Expectant mothers in Calcutta seem to be relatively more susceptible to mosquito bite than others.
A preliminary survey, based on five years' records at 63 malaria clinics of the Calcutta Municipal Corporation (CMC), reveals that the vulnerability of expectant mothers is twice that of non-pregnant women.
According to civic entomologist Debasish Biswas and chief municipal health officer (CMOH) Deb Dwaipayan Chattopadhyay, there may be three reasons for the mosquitoes' preference for pregnant women. First, a woman during pregnancy inhales 20 times more oxygen and, consequently, exhales more carbon dioxide. Mosquitoes are attracted by carbon dioxide.
Second, the rate of sweating is higher in the pre-natal stage, as the woman needs more cooling. The sweat, again, draws mosquitoes.

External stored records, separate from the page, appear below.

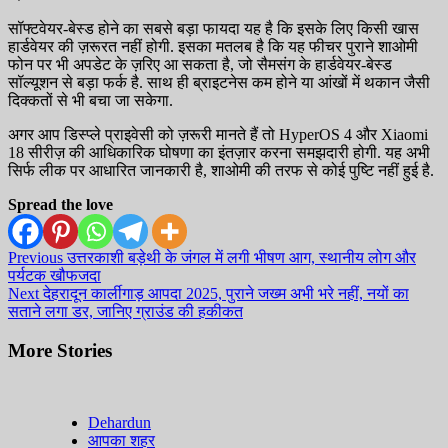
सॉफ्टवेयर-बेस्ड होने का सबसे बड़ा फायदा यह है कि इसके लिए किसी खास
हार्डवेयर की ज़रूरत नहीं होगी. इसका मतलब है कि यह फीचर पुराने शाओमी
फोन पर भी अपडेट के ज़रिए आ सकता है, जो सैमसंग के हार्डवेयर-बेस्ड
सॉल्यूशन से बड़ा फर्क है. साथ ही ब्राइटनेस कम होने या आंखों में थकान जैसी
दिक्कतों से भी बचा जा सकेगा.
अगर आप डिस्प्ले प्राइवेसी को ज़रूरी मानते हैं तो HyperOS 4 और Xiaomi
18 सीरीज़ की आधिकारिक घोषणा का इंतज़ार करना समझदारी होगी. यह अभी
सिर्फ लीक पर आधारित जानकारी है, शाओमी की तरफ से कोई पुष्टि नहीं हुई है.
Spread the love
Continue
Previous
उत्तरकाशी बड़ेथी के जंगल में लगी भीषण आग, स्थानीय लोग और
पर्यटक खौफजदा
Reading
Next
देहरादून कार्लीगाड़ आपदा 2025, पुराने जख्म अभी भरे नहीं, नयों का
सताने लगा डर, जानिए ग्राउंड की हकीकत
More Stories
Dehardun
आपका शहर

Third, a pregnant woman needs to relieve herself more often, and for this she has to come out of the mosquito net frequently.
On orders from mayor Bikash Ranjan Bhattacharya and municipal commissioner Alapan Bandyopadhyay, the vector control wing of the civic health department will soon undertake a 'research survey' on mosquitoes in Calcutta. The zoology department of Vidyasagar College will help the civic body in the project. Indranil Kar, a zoology teacher of the college, will lead the research team.
The objective of the survey is to find out the relative concentration of mosquitoes causing diseases like malaria, dengue and filaria in various pockets of the city. The team will also study the insects' nature, biting preference, breeding habit, whether the larvae have developed immunity to select pesticides and whether adult mosquitoes have become immune to repellents.
'The biting preferences of various types of mosquitoes need to be studied thoroughly. For any anti-mosquito drive to be effective, we must know for sure who among men, women and children are the most preferred target of the insect,' CMOH Chattopadhyay said.
Entomologist Biswas said the survey would begin in December. Two most malaria-prone boroughs will be selected for the pilot phase.
'One is likely to be borough VI ' covering New Market, Chandni Chowk, Taltala, Entally, Moulali, Alimuddin Street and Park Circus. The other borough will be in south Calcutta,' he added.
Of the 10-odd species of mosquitoes found in Calcutta, the authorities are concerned over three ' Aedes aegypti (dengue), Culex quinquefasciatus (filaria) and Anopheles stefensi (malaria).
According to records in the civic health department, altogether 3,350 Calcuttans were down with dengue between August 15 and October 31. The death toll has been 11. The malarial toll this year has been four. No patient died of malaria in September-October, though the toll in the same period last year was 14.